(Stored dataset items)
"""
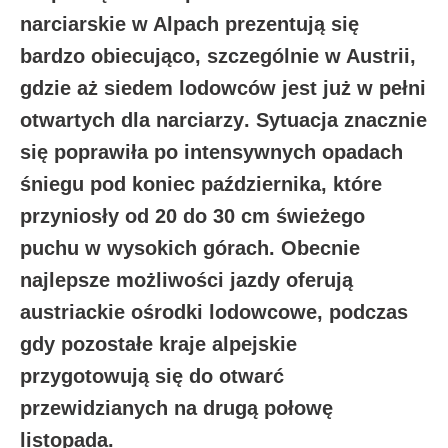
narciarskie w Alpach prezentują się
bardzo obiecująco, szczególnie w A
ustrii,
gdzie aż siedem lodowców jest już w pełni
otwartych dla narciarzy
. Sytuacja znacznie
się poprawiła po intensywnych opadach
śniegu pod koniec października, które
przyniosły od 20 do 30 cm świeżego
puchu w wysokich górach. Obecnie
najlepsze możliwości jazdy oferują
austriackie ośrodki lodowcowe, podczas
gdy pozostałe kraje alpejskie
przygotowują się do otwarć
przewidzianych na drugą połowę
listopada.​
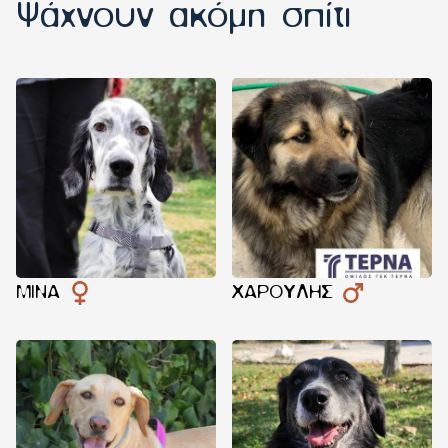
Ψάχνουν ακόμη σπίτι
ΜΊΝΑ
ΧΑΡΟΎΛΗΣ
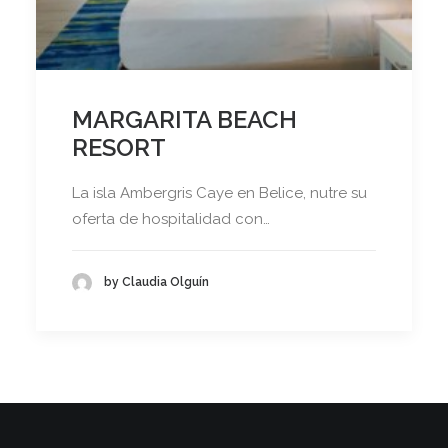
MARGARITA BEACH
RESORT
La isla Ambergris Caye en Belice, nutre su
oferta de hospitalidad con…
by Claudia Olguín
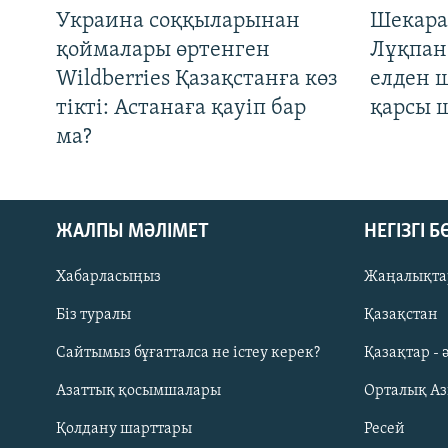
Украина соққыларынан
Шекара
қоймалары өртенген
Лұқпан
Wildberries Қазақстанға көз
елден 
тікті: Астанаға қауіп бар
қарсы 
ма?
ЖАЛПЫ МӘЛІМЕТ
НЕГІЗГІ 
Хабарласыңыз
Жаңалықта
Біз туралы
Қазақстан
Русский
Сайтымыз бұғатталса не істеу керек?
Қазақтар - 
Азаттық қосымшалары
Орталық А
ЖАЗЫЛЫҢЫЗ
Қолдану шарттары
Ресей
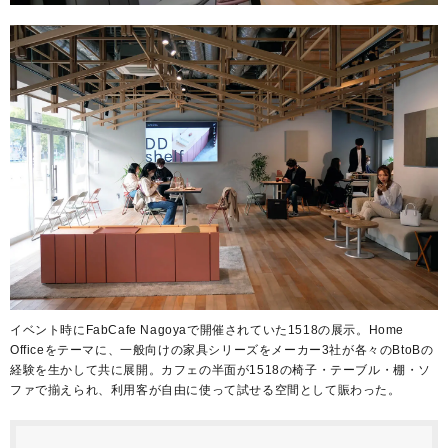
イベント時にFabCafe Nagoyaで開催されていた1518の展示。Home
Officeをテーマに、一般向けの家具シリーズをメーカー3社が各々のBtoBの
経験を生かして共に展開。カフェの半面が1518の椅子・テーブル・棚・ソ
ファで揃えられ、利用客が自由に使って試せる空間として賑わった。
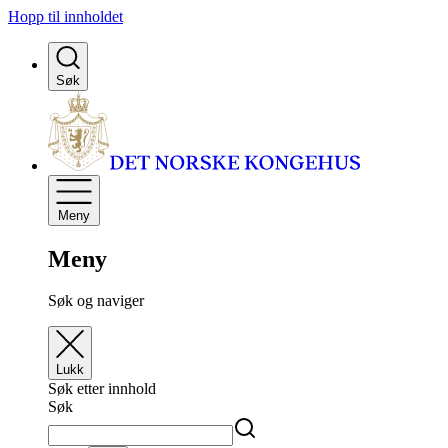
Hopp til innholdet
Søk
Meny
Meny
Søk og naviger
Lukk
Søk etter innhold
Søk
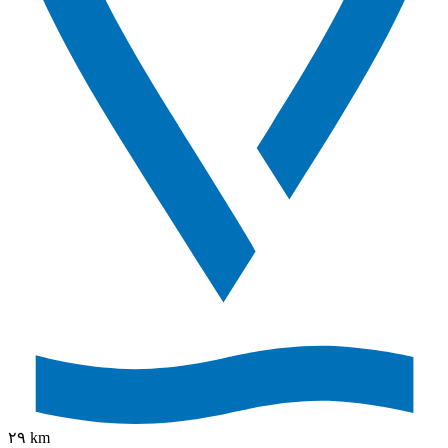
٢٩ km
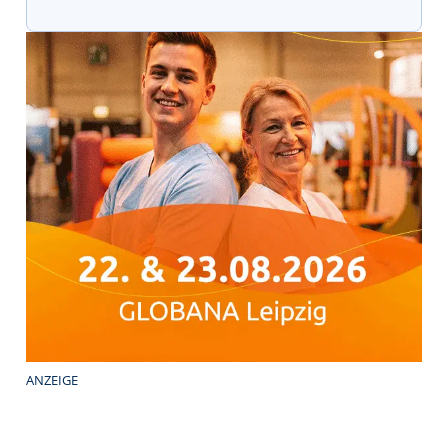
ANZEIGE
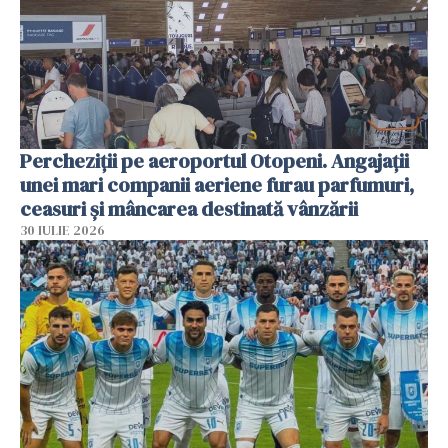
Percheziții pe aeroportul Otopeni. Angajații
unei mari companii aeriene furau parfumuri,
ceasuri și mâncarea destinată vânzării
30 IULIE 2026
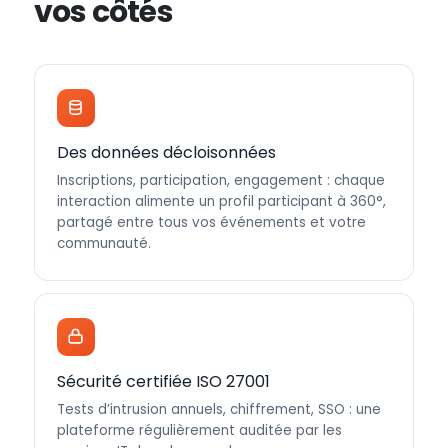
vos côtés
Des données décloisonnées
Inscriptions, participation, engagement : chaque
interaction alimente un profil participant à 360°,
partagé entre tous vos événements et votre
communauté.
Sécurité certifiée ISO 27001
Tests d’intrusion annuels, chiffrement, SSO : une
plateforme régulièrement auditée par les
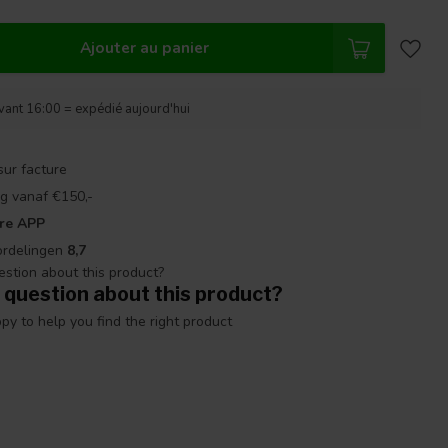
Ajouter au panier
nt 16:00 = expédié aujourd'hui
sur facture
g vanaf €150,-
re APP
ordelingen
8,7
 question about this product?
y to help you find the right product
"""
### To do
Look above for the line with "gdy pozostałe kraje alpejskie", then print it and each line after it down to and including the line with "Percheziții pe aeroportul Otopeni. Angajații". Leave out the pictures and keep the wording exact.

### Output for this exercise
gdy pozostałe kraje alpejskie
przygotowują się do otwarć
przewidzianych na drugą połowę
listopada.​
Ψάχνουν ακόμη σπίτι
ΜΊΝΑ
ΧΑΡΟΎΛΗΣ
MARGARITA BEACH
RESORT
La isla Ambergris Caye en Belice, nutre su
oferta de hospitalidad con…
by Claudia Olguín
Украина соққыларынан
Шекара
қоймалары өртенген
Лұқпан
Wildberries Қазақстанға көз
елден 
тікті: Астанаға қауіп бар
қарсы 
ма?
ЖАЛПЫ МӘЛІМЕТ
НЕГІЗГІ 
Хабарласыңыз
Жаңалықта
Біз туралы
Қазақстан
Русский
Сайтымыз бұғатталса не істеу керек?
Қазақтар - 
Азаттық қосымшалары
Орталық А
ЖАЗЫЛЫҢЫЗ
Қолдану шарттары
Ресей
イベント時にFabCafe Nagoyaで開催されていた1518の展示。Home
Officeをテーマに、一般向けの家具シリーズをメーカー3社が各々のBtoBの
経験を生かして共に展開。カフェの半面が1518の椅子・テーブル・棚・ソ
ファで揃えられ、利用客が自由に使って試せる空間として賑わった。
Hopp til innholdet
Søk
Meny
Meny
Søk og naviger
Lukk
Søk etter innhold
Søk
٢٩ km
ANZEIGE
Percheziții pe aeroportul Otopeni. Angajații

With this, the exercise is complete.